The joy in Central Europe with a European soul at the election of Petr Pavel as president of the Czech Republic the day before yesterday was such that his counterpart from neighboring Slovakia, Zuzana Caputová, went to Prague on the same Saturday to congratulate him. Petr Pavel, 61, a former general with high positions in the national army and in NATO, who was contesting the polls as an independent, will be elected president until March 8, when the term of the current head of state, the controversial Milos Zeman. During his ten years in Prague Castle, Zeman leaned toward China and Russia, and did not renege on Putin until Russia’s invasion of Ukraine eleven months ago.
But the joy in Bratislava and in Brussels – the president of the European Commission, Ursula Von der Leyen, congratulated him via Twitter – goes further. There is relief because the victory of the ex-soldier came to the detriment of the populist tycoon and former prime minister Andrej Babis – defeated in the second round of the elections by 58.32% compared to 41.67% -, and because Pavel proclaims his Europeanist, Atlanticist position and support for Ukraine.
“I welcome your strong commitment to our European values. His experience in security, defense and foreign relations will be invaluable in maintaining and strengthening Europe’s unity in support of Ukraine,” Von der Leyen tweeted on Saturday. The two had a telephone conversation yesterday, and she invited him to travel to Brussels. “I am glad that in this Central European space the number of heads of state who venerate democratic values ??is increasing,” said Slovakia’s top president, Zuzana Caputová, on Saturday in Prague.
Petr Pavel announced that his first trips as president will be to Slovakia and Ukraine, and also to Poland to assure Polish President Andrzej Duda that the Czech Republic will respect its commitments to NATO and the alliance’s principle of collective defense, something that its rival Babis had called into question. Ukrainian leader Volodimir Zelensky congratulated him in Czech via Twitter: “I appreciate your support for Ukraine and our fight against Russian aggression. I look forward to our close personal cooperation for the benefit of the peoples of Ukraine and the Czech Republic and in the interest of a united Europe.”
Former elite paratrooper, Petr Pavel (Planá, near Marienbad, 1961) cemented his military career in the eighties in what was then Czechoslovakia, as a member of the Communist Party, something for which he has been criticized and which he considers a youthful mistake. As he has said in various interviews, at that time he saw party membership as an inseparable part of his service as a soldier.
After the fall of the communist regime in 1989, came the agreed division of the Czech Republic and Slovakia in 1993, political changes through which Pavel went through, becoming a firm supporter of joining the EU and NATO. “There is no better alternative,” he wrote on his electoral website. Within the Visegrad Group (Poland, the Czech Republic, Slovakia and Hungary), he has been critical of the Hungarian Prime Minister, Viktor Orbán. Pavel advocates adopting the euro as a currency and supports same-sex marriage.

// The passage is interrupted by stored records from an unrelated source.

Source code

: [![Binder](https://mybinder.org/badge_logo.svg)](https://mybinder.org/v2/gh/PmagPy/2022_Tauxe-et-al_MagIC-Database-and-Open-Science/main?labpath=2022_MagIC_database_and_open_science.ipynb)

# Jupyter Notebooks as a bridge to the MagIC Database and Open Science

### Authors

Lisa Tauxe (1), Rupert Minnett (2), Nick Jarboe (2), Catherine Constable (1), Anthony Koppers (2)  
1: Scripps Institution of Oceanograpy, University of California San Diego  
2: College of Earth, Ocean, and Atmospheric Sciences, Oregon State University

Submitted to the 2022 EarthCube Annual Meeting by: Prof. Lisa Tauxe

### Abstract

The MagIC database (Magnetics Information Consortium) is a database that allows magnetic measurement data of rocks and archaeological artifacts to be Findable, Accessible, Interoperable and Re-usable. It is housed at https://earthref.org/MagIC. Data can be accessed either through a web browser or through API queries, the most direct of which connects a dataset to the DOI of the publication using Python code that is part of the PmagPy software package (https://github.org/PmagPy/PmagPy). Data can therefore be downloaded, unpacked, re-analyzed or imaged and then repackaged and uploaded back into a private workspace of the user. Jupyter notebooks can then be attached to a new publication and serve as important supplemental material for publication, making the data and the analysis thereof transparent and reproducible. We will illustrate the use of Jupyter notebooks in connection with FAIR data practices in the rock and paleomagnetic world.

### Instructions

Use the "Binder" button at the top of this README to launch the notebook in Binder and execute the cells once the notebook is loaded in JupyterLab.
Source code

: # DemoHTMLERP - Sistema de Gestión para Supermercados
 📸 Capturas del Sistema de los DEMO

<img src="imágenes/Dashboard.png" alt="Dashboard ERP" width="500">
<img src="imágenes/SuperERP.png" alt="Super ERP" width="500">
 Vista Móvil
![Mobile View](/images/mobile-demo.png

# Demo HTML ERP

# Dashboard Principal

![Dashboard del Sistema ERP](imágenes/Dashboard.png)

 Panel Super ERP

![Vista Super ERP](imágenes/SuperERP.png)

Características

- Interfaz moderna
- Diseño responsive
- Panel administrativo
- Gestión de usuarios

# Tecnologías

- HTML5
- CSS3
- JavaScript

As a lieutenant colonel, Petr Pavel participated in the UN mission in the wars in Yugoslavia, and in 1993 helped evacuate surrounded French soldiers, for which he was decorated by France. He later became chief of the Czech general staff, and from 2015 to 2018 chairman of the NATO military committee, the alliance’s highest military post. That year he retired.
According to analysts, Pavel’s experience in military diplomacy and foreign policy will be his great asset in the position, which, although it is mostly ceremonial, is a speaker of the country’s mood. The position includes the appointment of the Government, and the appointment of the governor of the central bank and the judges of the Constitutional Court, in addition to the supreme command of the armed forces. His choice was welcomed by the pro-Western, center-right government of Petr Fiala, which supplies military and humanitarian aid to Kyiv.